◆ Source material:

· · · ·

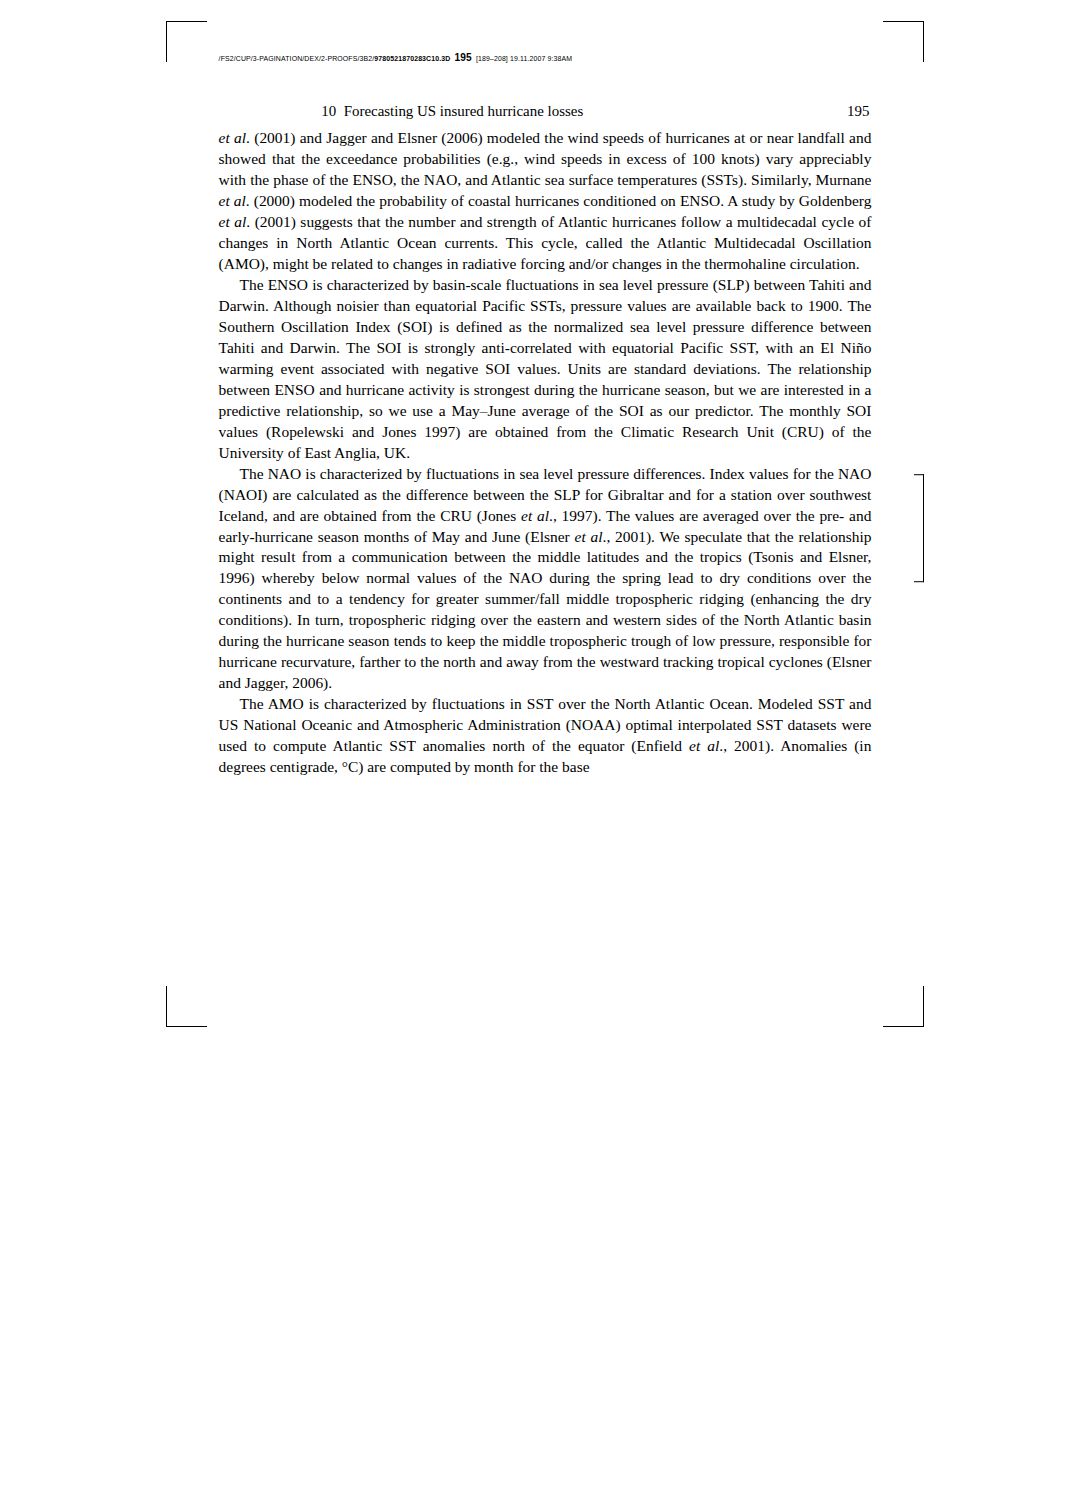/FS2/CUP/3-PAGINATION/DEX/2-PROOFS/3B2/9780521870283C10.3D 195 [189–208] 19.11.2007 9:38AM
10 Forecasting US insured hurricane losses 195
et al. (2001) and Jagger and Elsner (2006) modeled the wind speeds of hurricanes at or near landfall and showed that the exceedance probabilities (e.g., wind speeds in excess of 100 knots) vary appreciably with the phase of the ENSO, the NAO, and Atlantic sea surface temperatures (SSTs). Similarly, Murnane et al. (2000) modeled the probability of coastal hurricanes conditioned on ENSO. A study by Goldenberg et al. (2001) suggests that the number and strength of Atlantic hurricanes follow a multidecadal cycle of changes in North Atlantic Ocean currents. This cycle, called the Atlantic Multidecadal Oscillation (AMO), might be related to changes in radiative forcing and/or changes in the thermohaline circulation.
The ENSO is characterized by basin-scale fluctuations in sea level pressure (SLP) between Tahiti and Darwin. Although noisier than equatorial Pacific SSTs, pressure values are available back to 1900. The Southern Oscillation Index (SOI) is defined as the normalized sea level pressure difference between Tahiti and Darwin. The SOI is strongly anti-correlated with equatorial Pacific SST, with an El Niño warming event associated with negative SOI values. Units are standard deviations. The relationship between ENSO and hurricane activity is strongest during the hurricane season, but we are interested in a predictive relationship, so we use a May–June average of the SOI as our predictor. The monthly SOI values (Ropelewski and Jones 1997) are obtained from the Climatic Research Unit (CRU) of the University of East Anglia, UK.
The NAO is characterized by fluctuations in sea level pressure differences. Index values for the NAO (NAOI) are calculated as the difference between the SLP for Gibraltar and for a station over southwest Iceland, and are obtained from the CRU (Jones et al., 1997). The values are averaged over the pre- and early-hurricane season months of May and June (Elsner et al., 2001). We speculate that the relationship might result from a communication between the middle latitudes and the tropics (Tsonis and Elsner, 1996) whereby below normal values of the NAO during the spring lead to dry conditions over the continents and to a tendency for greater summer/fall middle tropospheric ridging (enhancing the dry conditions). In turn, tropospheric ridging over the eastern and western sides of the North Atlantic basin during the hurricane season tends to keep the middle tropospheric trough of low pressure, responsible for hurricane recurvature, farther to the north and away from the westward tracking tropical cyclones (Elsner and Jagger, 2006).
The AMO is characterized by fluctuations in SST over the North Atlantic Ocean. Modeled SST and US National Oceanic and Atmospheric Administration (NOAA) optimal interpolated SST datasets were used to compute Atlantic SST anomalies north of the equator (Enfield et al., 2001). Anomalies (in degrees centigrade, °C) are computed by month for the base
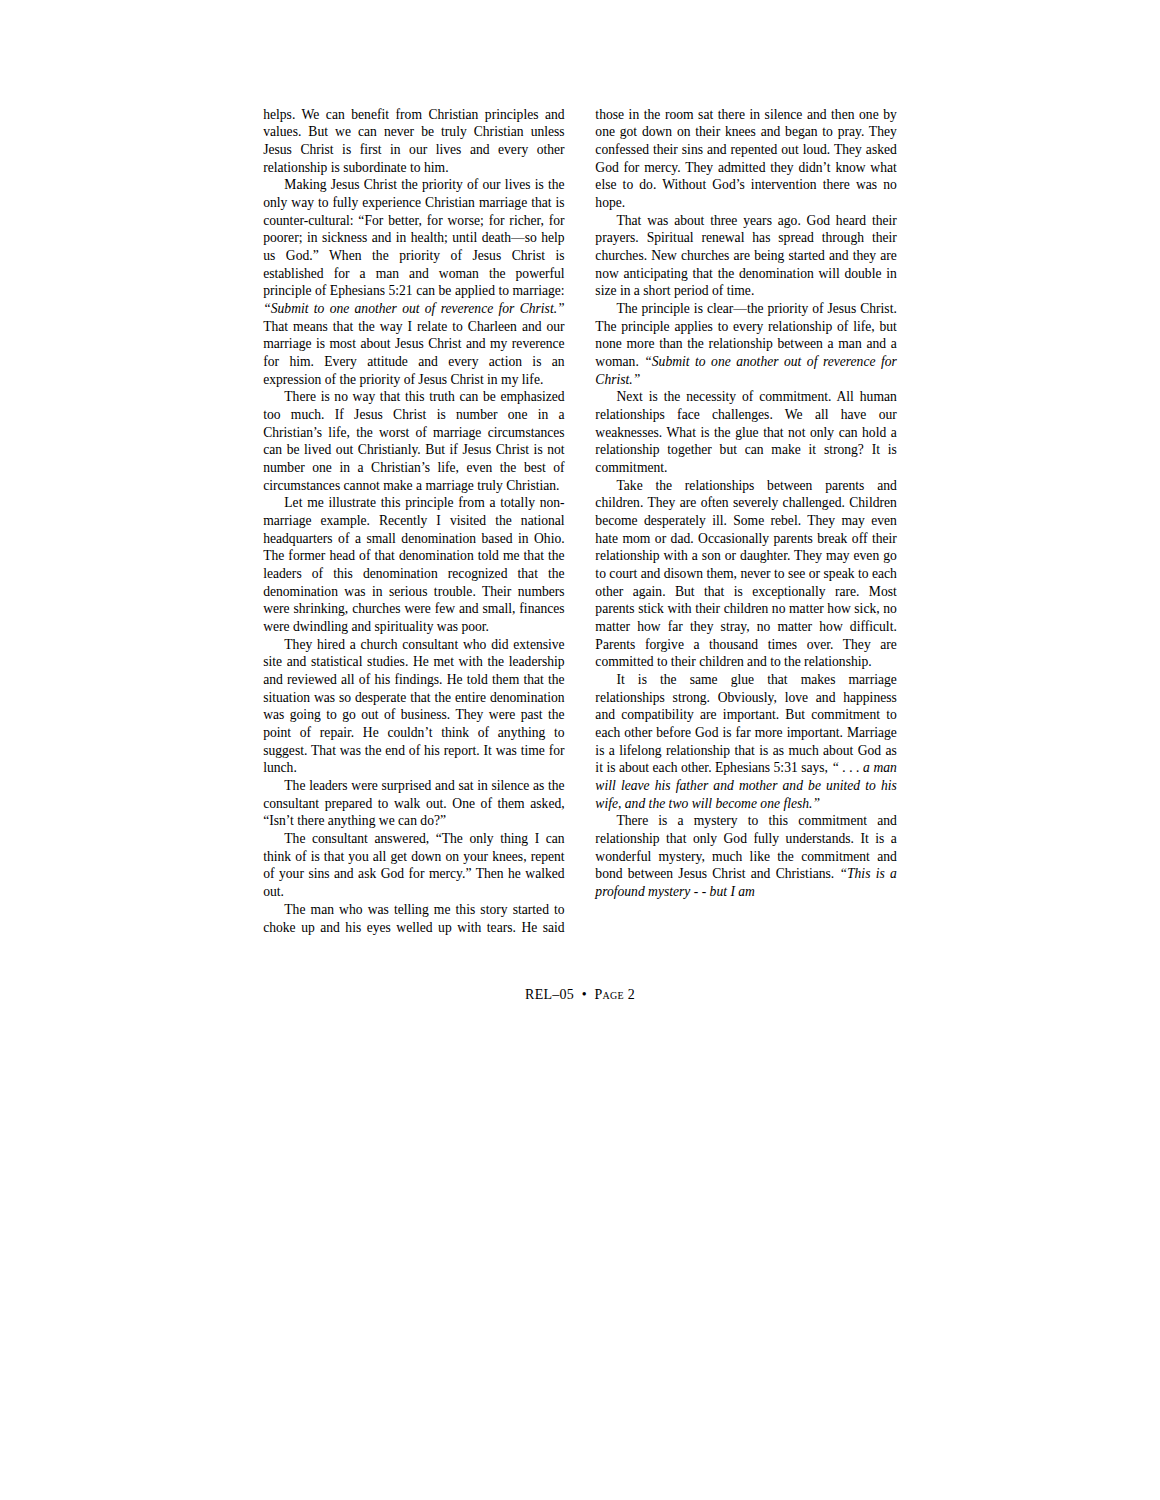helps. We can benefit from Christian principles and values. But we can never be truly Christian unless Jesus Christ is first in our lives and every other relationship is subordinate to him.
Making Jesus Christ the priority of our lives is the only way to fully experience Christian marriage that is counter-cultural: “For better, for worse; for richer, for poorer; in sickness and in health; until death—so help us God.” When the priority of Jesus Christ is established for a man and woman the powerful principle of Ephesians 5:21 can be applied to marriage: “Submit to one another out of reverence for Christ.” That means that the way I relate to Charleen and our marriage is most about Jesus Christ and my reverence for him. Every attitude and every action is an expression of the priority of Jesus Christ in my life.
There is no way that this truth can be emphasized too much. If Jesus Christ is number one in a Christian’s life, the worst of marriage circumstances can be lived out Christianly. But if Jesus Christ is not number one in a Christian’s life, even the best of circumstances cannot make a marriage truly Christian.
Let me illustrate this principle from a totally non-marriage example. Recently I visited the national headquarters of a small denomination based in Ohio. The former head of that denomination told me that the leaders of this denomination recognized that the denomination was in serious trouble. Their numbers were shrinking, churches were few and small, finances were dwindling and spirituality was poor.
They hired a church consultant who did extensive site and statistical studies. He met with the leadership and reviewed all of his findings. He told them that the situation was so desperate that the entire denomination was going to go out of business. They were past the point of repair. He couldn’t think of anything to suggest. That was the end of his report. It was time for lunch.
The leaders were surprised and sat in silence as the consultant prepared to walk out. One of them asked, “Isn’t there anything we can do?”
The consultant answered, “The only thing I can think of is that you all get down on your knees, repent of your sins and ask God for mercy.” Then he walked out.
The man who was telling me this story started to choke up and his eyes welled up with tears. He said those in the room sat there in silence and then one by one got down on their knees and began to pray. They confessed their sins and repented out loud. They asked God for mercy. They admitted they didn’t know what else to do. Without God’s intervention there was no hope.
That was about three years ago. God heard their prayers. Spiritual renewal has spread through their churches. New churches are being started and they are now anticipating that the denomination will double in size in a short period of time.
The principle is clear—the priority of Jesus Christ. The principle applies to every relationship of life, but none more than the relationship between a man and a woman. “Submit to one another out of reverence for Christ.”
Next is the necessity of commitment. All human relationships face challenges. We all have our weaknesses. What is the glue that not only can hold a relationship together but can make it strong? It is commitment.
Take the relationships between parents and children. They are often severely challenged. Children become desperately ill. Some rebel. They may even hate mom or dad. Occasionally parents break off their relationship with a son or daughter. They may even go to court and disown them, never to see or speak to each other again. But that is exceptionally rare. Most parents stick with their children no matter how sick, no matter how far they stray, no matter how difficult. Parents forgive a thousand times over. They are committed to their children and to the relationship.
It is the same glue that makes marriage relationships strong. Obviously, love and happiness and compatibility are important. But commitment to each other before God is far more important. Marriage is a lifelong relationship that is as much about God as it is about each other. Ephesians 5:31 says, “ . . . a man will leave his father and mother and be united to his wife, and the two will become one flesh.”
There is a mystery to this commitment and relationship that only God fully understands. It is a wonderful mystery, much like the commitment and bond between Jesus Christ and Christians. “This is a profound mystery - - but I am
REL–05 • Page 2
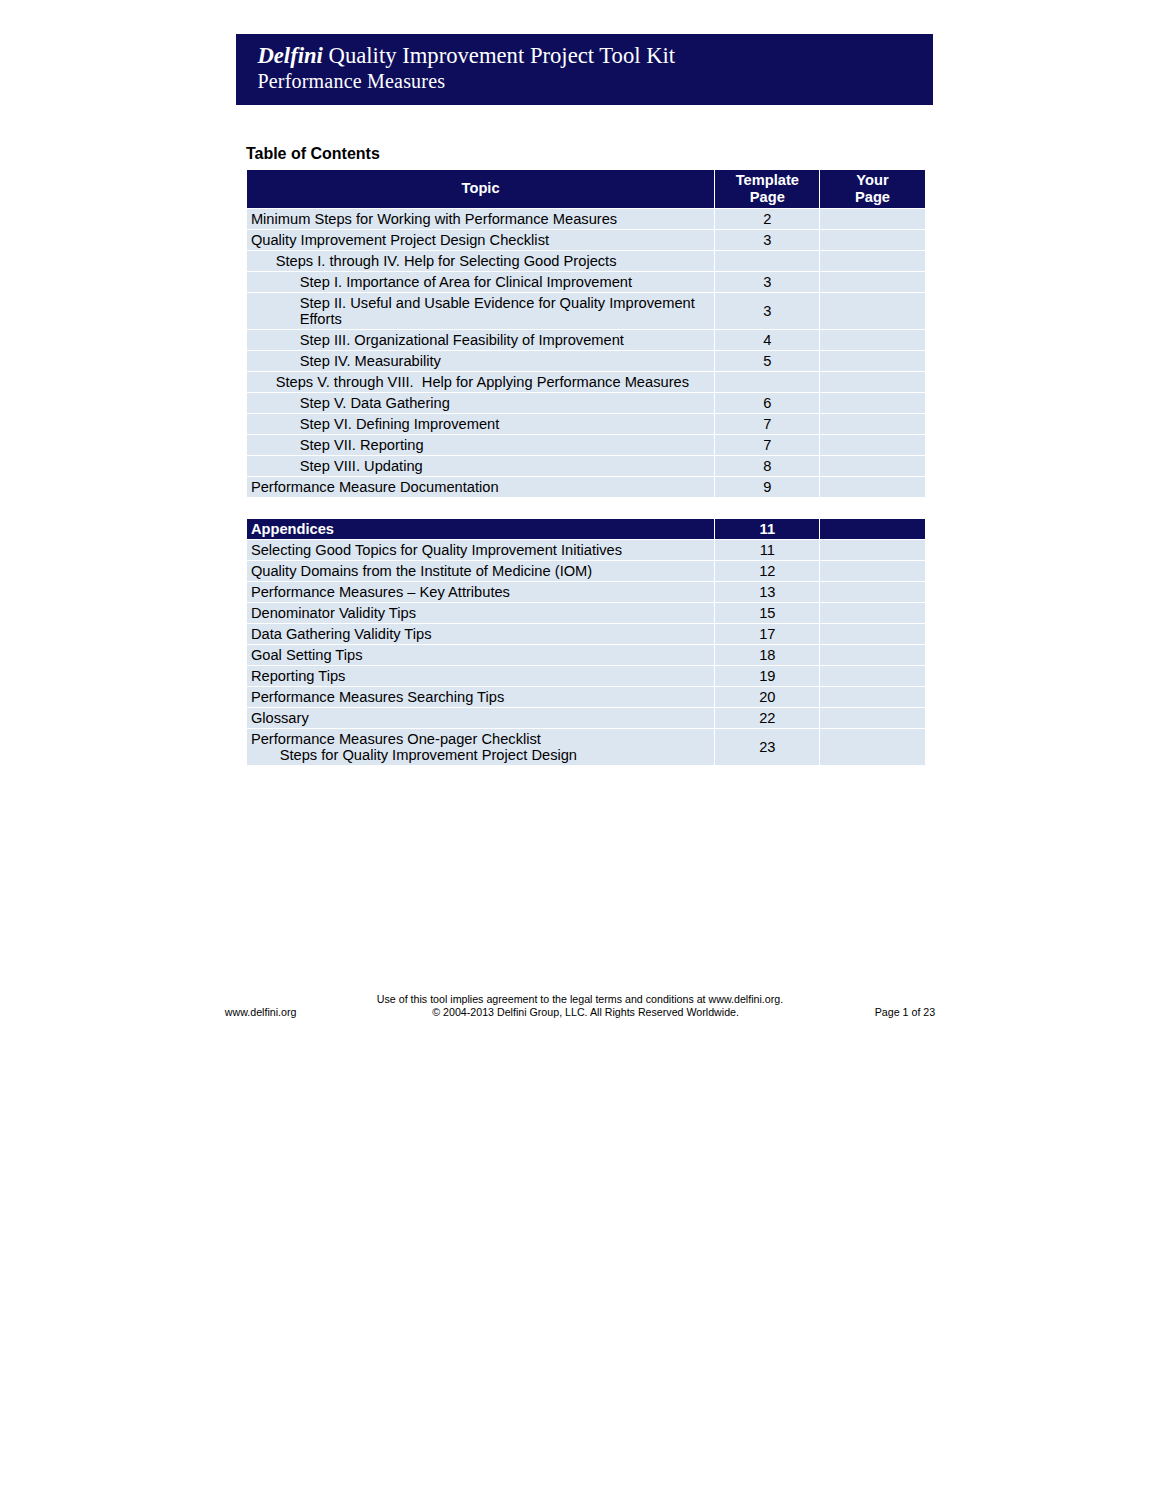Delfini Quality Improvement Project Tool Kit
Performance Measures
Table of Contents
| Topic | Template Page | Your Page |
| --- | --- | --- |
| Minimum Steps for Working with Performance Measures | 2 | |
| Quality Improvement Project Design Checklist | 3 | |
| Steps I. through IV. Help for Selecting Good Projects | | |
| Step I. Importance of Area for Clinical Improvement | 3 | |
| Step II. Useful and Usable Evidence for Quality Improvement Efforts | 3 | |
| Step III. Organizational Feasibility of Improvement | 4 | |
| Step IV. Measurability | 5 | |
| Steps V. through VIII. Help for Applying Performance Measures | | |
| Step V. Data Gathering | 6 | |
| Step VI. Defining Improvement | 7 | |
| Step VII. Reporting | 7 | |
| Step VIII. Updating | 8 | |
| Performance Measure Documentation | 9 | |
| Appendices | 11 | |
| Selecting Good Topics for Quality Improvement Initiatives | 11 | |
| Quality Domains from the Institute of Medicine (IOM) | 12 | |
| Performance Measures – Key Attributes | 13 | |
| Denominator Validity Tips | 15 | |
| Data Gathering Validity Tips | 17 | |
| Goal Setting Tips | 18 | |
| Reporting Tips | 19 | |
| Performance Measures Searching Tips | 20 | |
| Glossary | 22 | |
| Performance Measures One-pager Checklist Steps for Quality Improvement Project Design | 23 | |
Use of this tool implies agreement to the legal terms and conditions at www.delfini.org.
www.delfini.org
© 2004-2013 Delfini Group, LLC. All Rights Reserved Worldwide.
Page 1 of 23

· · · ·

◆ Problem to solve:
Each line above is to be copied verbatim. Drop any image from the copy.

◆ Task solution:
/FS2/CUP/3-PAGINATION/DEX/2-PROOFS/3B2/9780521870283C10.3D 195 [189–208] 19.11.2007 9:38AM
10 Forecasting US insured hurricane losses 195
et al. (2001) and Jagger and Elsner (2006) modeled the wind speeds of hurricanes at or near landfall and showed that the exceedance probabilities (e.g., wind speeds in excess of 100 knots) vary appreciably with the phase of the ENSO, the NAO, and Atlantic sea surface temperatures (SSTs). Similarly, Murnane et al. (2000) modeled the probability of coastal hurricanes conditioned on ENSO. A study by Goldenberg et al. (2001) suggests that the number and strength of Atlantic hurricanes follow a multidecadal cycle of changes in North Atlantic Ocean currents. This cycle, called the Atlantic Multidecadal Oscillation (AMO), might be related to changes in radiative forcing and/or changes in the thermohaline circulation.
The ENSO is characterized by basin-scale fluctuations in sea level pressure (SLP) between Tahiti and Darwin. Although noisier than equatorial Pacific SSTs, pressure values are available back to 1900. The Southern Oscillation Index (SOI) is defined as the normalized sea level pressure difference between Tahiti and Darwin. The SOI is strongly anti-correlated with equatorial Pacific SST, with an El Niño warming event associated with negative SOI values. Units are standard deviations. The relationship between ENSO and hurricane activity is strongest during the hurricane season, but we are interested in a predictive relationship, so we use a May–June average of the SOI as our predictor. The monthly SOI values (Ropelewski and Jones 1997) are obtained from the Climatic Research Unit (CRU) of the University of East Anglia, UK.
The NAO is characterized by fluctuations in sea level pressure differences. Index values for the NAO (NAOI) are calculated as the difference between the SLP for Gibraltar and for a station over southwest Iceland, and are obtained from the CRU (Jones et al., 1997). The values are averaged over the pre- and early-hurricane season months of May and June (Elsner et al., 2001). We speculate that the relationship might result from a communication between the middle latitudes and the tropics (Tsonis and Elsner, 1996) whereby below normal values of the NAO during the spring lead to dry conditions over the continents and to a tendency for greater summer/fall middle tropospheric ridging (enhancing the dry conditions). In turn, tropospheric ridging over the eastern and western sides of the North Atlantic basin during the hurricane season tends to keep the middle tropospheric trough of low pressure, responsible for hurricane recurvature, farther to the north and away from the westward tracking tropical cyclones (Elsner and Jagger, 2006).
The AMO is characterized by fluctuations in SST over the North Atlantic Ocean. Modeled SST and US National Oceanic and Atmospheric Administration (NOAA) optimal interpolated SST datasets were used to compute Atlantic SST anomalies north of the equator (Enfield et al., 2001). Anomalies (in degrees centigrade, °C) are computed by month for the base
helps. We can benefit from Christian principles and values. But we can never be truly Christian unless Jesus Christ is first in our lives and every other relationship is subordinate to him.
Making Jesus Christ the priority of our lives is the only way to fully experience Christian marriage that is counter-cultural: “For better, for worse; for richer, for poorer; in sickness and in health; until death—so help us God.” When the priority of Jesus Christ is established for a man and woman the powerful principle of Ephesians 5:21 can be applied to marriage: “Submit to one another out of reverence for Christ.” That means that the way I relate to Charleen and our marriage is most about Jesus Christ and my reverence for him. Every attitude and every action is an expression of the priority of Jesus Christ in my life.
There is no way that this truth can be emphasized too much. If Jesus Christ is number one in a Christian’s life, the worst of marriage circumstances can be lived out Christianly. But if Jesus Christ is not number one in a Christian’s life, even the best of circumstances cannot make a marriage truly Christian.
Let me illustrate this principle from a totally non-marriage example. Recently I visited the national headquarters of a small denomination based in Ohio. The former head of that denomination told me that the leaders of this denomination recognized that the denomination was in serious trouble. Their numbers were shrinking, churches were few and small, finances were dwindling and spirituality was poor.
They hired a church consultant who did extensive site and statistical studies. He met with the leadership and reviewed all of his findings. He told them that the situation was so desperate that the entire denomination was going to go out of business. They were past the point of repair. He couldn’t think of anything to suggest. That was the end of his report. It was time for lunch.
The leaders were surprised and sat in silence as the consultant prepared to walk out. One of them asked, “Isn’t there anything we can do?”
The consultant answered, “The only thing I can think of is that you all get down on your knees, repent of your sins and ask God for mercy.” Then he walked out.
The man who was telling me this story started to choke up and his eyes welled up with tears. He said those in the room sat there in silence and then one by one got down on their knees and began to pray. They confessed their sins and repented out loud. They asked God for mercy. They admitted they didn’t know what else to do. Without God’s intervention there was no hope.
That was about three years ago. God heard their prayers. Spiritual renewal has spread through their churches. New churches are being started and they are now anticipating that the denomination will double in size in a short period of time.
The principle is clear—the priority of Jesus Christ. The principle applies to every relationship of life, but none more than the relationship between a man and a woman. “Submit to one another out of reverence for Christ.”
Next is the necessity of commitment. All human relationships face challenges. We all have our weaknesses. What is the glue that not only can hold a relationship together but can make it strong? It is commitment.
Take the relationships between parents and children. They are often severely challenged. Children become desperately ill. Some rebel. They may even hate mom or dad. Occasionally parents break off their relationship with a son or daughter. They may even go to court and disown them, never to see or speak to each other again. But that is exceptionally rare. Most parents stick with their children no matter how sick, no matter how far they stray, no matter how difficult. Parents forgive a thousand times over. They are committed to their children and to the relationship.
It is the same glue that makes marriage relationships strong. Obviously, love and happiness and compatibility are important. But commitment to each other before God is far more important. Marriage is a lifelong relationship that is as much about God as it is about each other. Ephesians 5:31 says, “ . . . a man will leave his father and mother and be united to his wife, and the two will become one flesh.”
There is a mystery to this commitment and relationship that only God fully understands. It is a wonderful mystery, much like the commitment and bond between Jesus Christ and Christians. “This is a profound mystery - - but I am
REL–05 • Page 2
Delfini Quality Improvement Project Tool Kit
Performance Measures
Table of Contents
| Topic | Template Page | Your Page |
| --- | --- | --- |
| Minimum Steps for Working with Performance Measures | 2 | |
| Quality Improvement Project Design Checklist | 3 | |
| Steps I. through IV. Help for Selecting Good Projects | | |
| Step I. Importance of Area for Clinical Improvement | 3 | |
| Step II. Useful and Usable Evidence for Quality Improvement Efforts | 3 | |
| Step III. Organizational Feasibility of Improvement | 4 | |
| Step IV. Measurability | 5 | |
| Steps V. through VIII. Help for Applying Performance Measures | | |
| Step V. Data Gathering | 6 | |
| Step VI. Defining Improvement | 7 | |
| Step VII. Reporting | 7 | |
| Step VIII. Updating | 8 | |
| Performance Measure Documentation | 9 | |
| Appendices | 11 | |
| Selecting Good Topics for Quality Improvement Initiatives | 11 | |
| Quality Domains from the Institute of Medicine (IOM) | 12 | |
| Performance Measures – Key Attributes | 13 | |
| Denominator Validity Tips | 15 | |
| Data Gathering Validity Tips | 17 | |
| Goal Setting Tips | 18 | |
| Reporting Tips | 19 | |
| Performance Measures Searching Tips | 20 | |
| Glossary | 22 | |
| Performance Measures One-pager Checklist Steps for Quality Improvement Project Design | 23 | |
Use of this tool implies agreement to the legal terms and conditions at www.delfini.org.
www.delfini.org
© 2004-2013 Delfini Group, LLC. All Rights Reserved Worldwide.
Page 1 of 23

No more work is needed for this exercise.